Érase una vez un niño que tenía una pesadilla recurrente.

En ella, su madre se le escurría de las manos al borde de un precipicio.

La tierra se abría, se agrietaba, y él no podía hacer nada para retenerla.

Primero, la sujetaba del brazo. Después, de las manos, los dedos. Por último, la nada.

Nuestro niño se despertaba después de que hubiera caído la ultima resistencia. Mamá, dónde estás.
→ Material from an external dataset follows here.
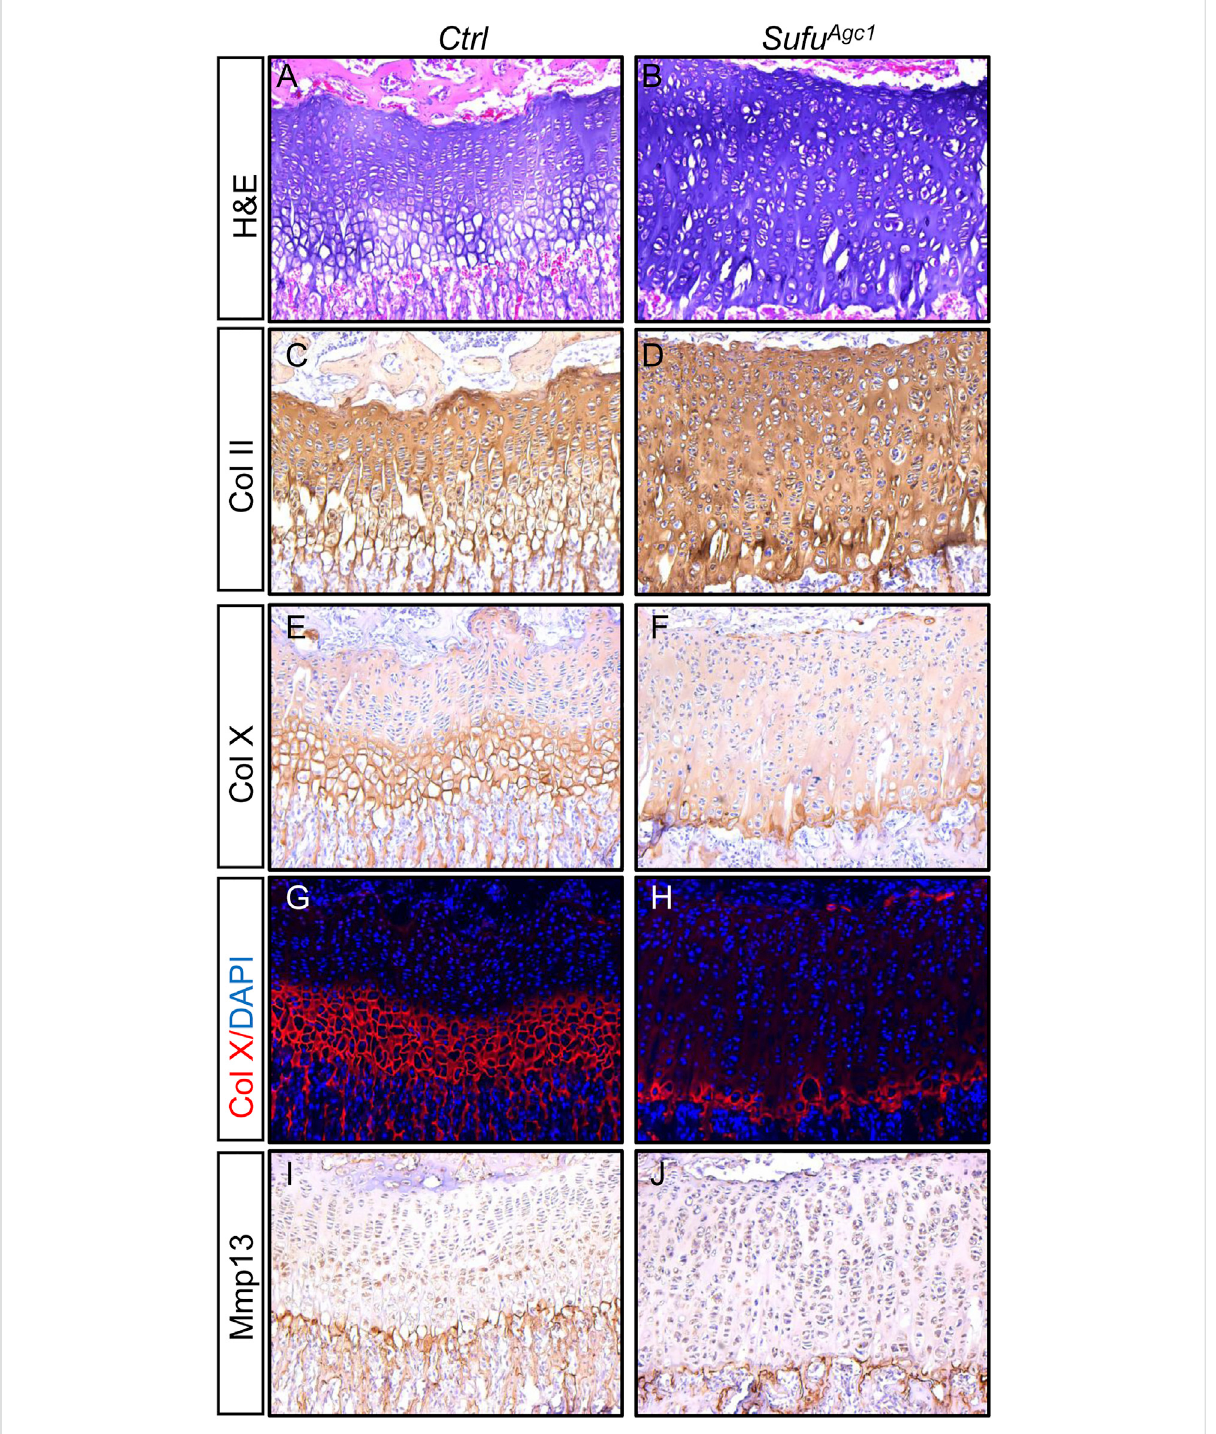
FIGURE 7 Chondrocyte-speci fi c deletion of Sufu in juvenile mice inhibited hypertrophic differentiation (A,B) H&E staining of the proximal tibial growth platesfromP30 Ctrl (A) and Sufu Agc1 mice (B)(C – F) Immunohistochemicalstainingofcollagentype Ⅱ (ColII) (C,D) andcollagentypeX(ColX) (E,F) on frozen sections of the proximal tibial growth plates from P30 Ctrl (C,E) and Sufu Agc1 (D,F) mice (G,H) Immuno fl uorescent staining of Col X on frozen sections of the proximal tibial growth plates from P30 Ctrl (G) and Sufu Agc1 (H) mice (I,J) Immunohistochemical staining of Mmp13 on frozen sections of the proximal tibial growth plates from P30 Ctrl (I) and Sufu Agc1 (J) mice. All mice were treated with 5 daily doses of tamoxifen starting at P14 and analyzed at indicate time.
Pero solo era un sueño y su madre dormía en la habitación contigua.

Pero la pesadilla, como en el poema de Bolaño, decía: “crecerás.

Dejarás atrás las imágenes del dolor y del laberinto y olvidarás”.

Érase una vez una película llamada Un monstruo viene a verme que no hablaba de monstruos, sino de lo que ocurre cuando termina la pesadilla y empieza la realidad. El miedo, a veces, nace al final del precipicio y llega después de los brazos, las manos, los dedos. La nada.

Los precipicios asustan, pero no son más que parte del decorado. Un atrezzo de cartón piedra; el de los sueños.

Érase una vez, pues, un niño que tenía miedo de lo que ocurría cuando terminaba la pesadilla porque sabía que uno se despierta de los precipicios, pero no de la realidad.

Cuando Augusto Monterroso escribió aquello de que “cuando se despertó, el dinosaurio aún seguía ahí”, no hablaba propiamente de dinosaurios sino de eso otro, de lo que aterrorizaba también a nuestro niño.

Se llama verdad y es aquello que vive más allá del atrezzo.

“Nunca es triste la verdad. Lo que no tiene es remedio”, cantaba Serrat. Y eso es lo que da miedo; que por mucho que nos levantemos del sueño, el dinosaurio sigue ahí, sin tener remedio.